Transcribe every line of text in the listing below exactly as it appears, leaving out the pictures.

########################################

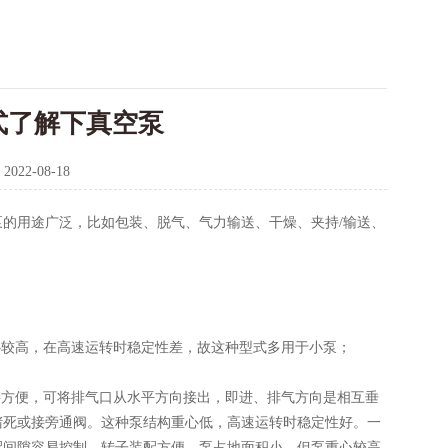
式了解下真空泵
：
2022-08-18
的用途广泛，比如包装、脱气、气力输送、干燥、夹持/输送、
较高，在高速运转时稳定性差，故这种型式多用于小泵；
方便，可将排气口从水平方向接出，即进、排气方向是相互垂
堵死或接旁通阀。这种泵结构重心低，高速运转时稳定性好。一
配间隙容易控制，转子装配方便，泵占地面积小。但泵重心较高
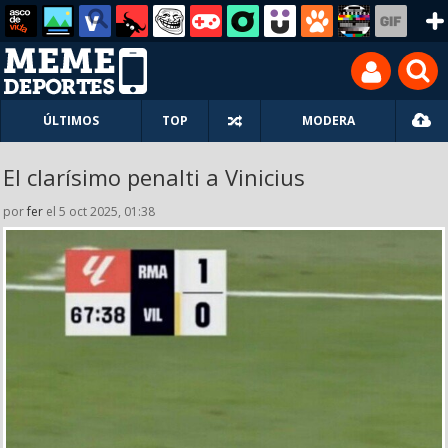
ÚLTIMOS
TOP
MODERA
El clarísimo penalti a Vinicius
por
fer
el 5 oct 2025, 01:38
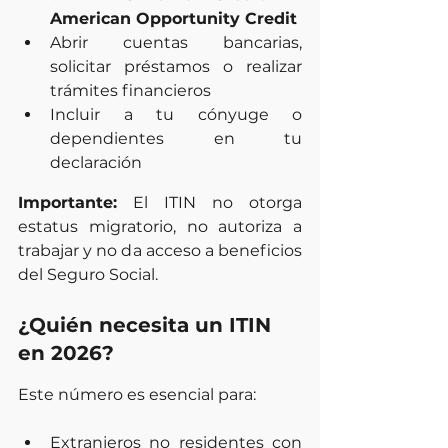
American Opportunity Credit
Abrir cuentas bancarias, 
solicitar préstamos o realizar 
trámites financieros
Incluir a tu cónyuge o 
dependientes en tu 
declaración
Importante:
 El ITIN no otorga 
estatus migratorio, no autoriza a 
trabajar y no da acceso a beneficios 
del Seguro Social.
¿Quién necesita un ITIN 
en 2026?
Este número es esencial para:
Extranjeros no residentes con 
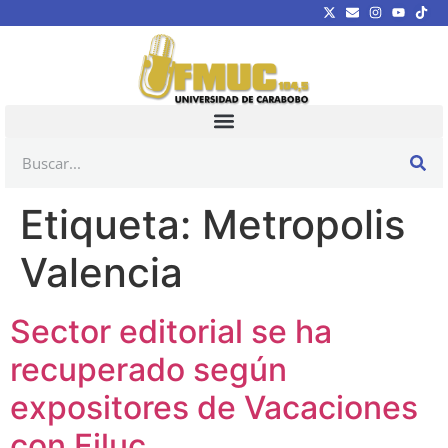
Etiqueta:
Metropolis
Valencia
Sector editorial se ha
recuperado según
expositores de Vacaciones
con Filuc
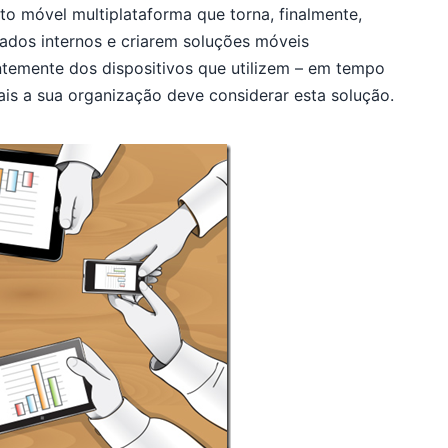
o móvel multiplataforma que torna, finalmente,
ados internos e criarem soluções móveis
ntemente dos dispositivos que utilizem – em tempo
uais a sua organização deve considerar esta solução.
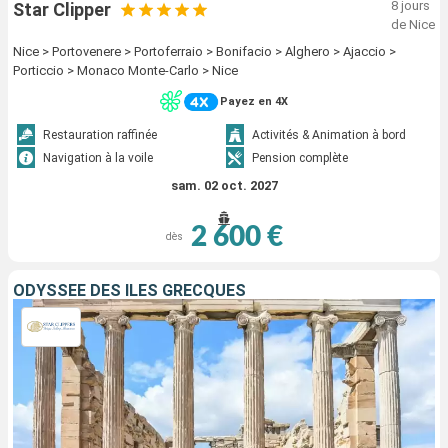
8 jours
Star Clipper
de Nice
Nice > Portovenere > Portoferraio > Bonifacio > Alghero > Ajaccio >
Porticcio > Monaco Monte-Carlo > Nice
Payez en 4X
Restauration raffinée
Activités & Animation à bord
Navigation à la voile
Pension complète
sam. 02 oct. 2027
2 600 €
dès
ODYSSÉE DES ÎLES GRECQUES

########################################

Finished exercise:
式了解下真空泵
：
2022-08-18
的用途广泛，比如包装、脱气、气力输送、干燥、夹持/输送、
较高，在高速运转时稳定性差，故这种型式多用于小泵；
方便，可将排气口从水平方向接出，即进、排气方向是相互垂
堵死或接旁通阀。这种泵结构重心低，高速运转时稳定性好。一
配间隙容易控制，转子装配方便，泵占地面积小。但泵重心较高
ÚLTIMOS
TOP
MODERA
El clarísimo penalti a Vinicius
por
fer
el 5 oct 2025, 01:38
American Opportunity Credit
Abrir cuentas bancarias, 
solicitar préstamos o realizar 
trámites financieros
Incluir a tu cónyuge o 
dependientes en tu 
declaración
Importante:
 El ITIN no otorga 
estatus migratorio, no autoriza a 
trabajar y no da acceso a beneficios 
del Seguro Social.
¿Quién necesita un ITIN 
en 2026?
Este número es esencial para:
Extranjeros no residentes con 
Etiqueta:
Metropolis
Valencia
Sector editorial se ha
recuperado según
expositores de Vacaciones
con Filuc
o móvel multiplataforma que torna, finalmente,
ados internos e criarem soluções móveis
ntemente dos dispositivos que utilizem – em tempo
uais a sua organização deve considerar esta solução.
8 jours
Star Clipper
de Nice
Nice > Portovenere > Portoferraio > Bonifacio > Alghero > Ajaccio >
Porticcio > Monaco Monte-Carlo > Nice
Payez en 4X
Restauration raffinée
Activités & Animation à bord
Navigation à la voile
Pension complète
sam. 02 oct. 2027
2 600 €
dès
ODYSSÉE DES ÎLES GRECQUES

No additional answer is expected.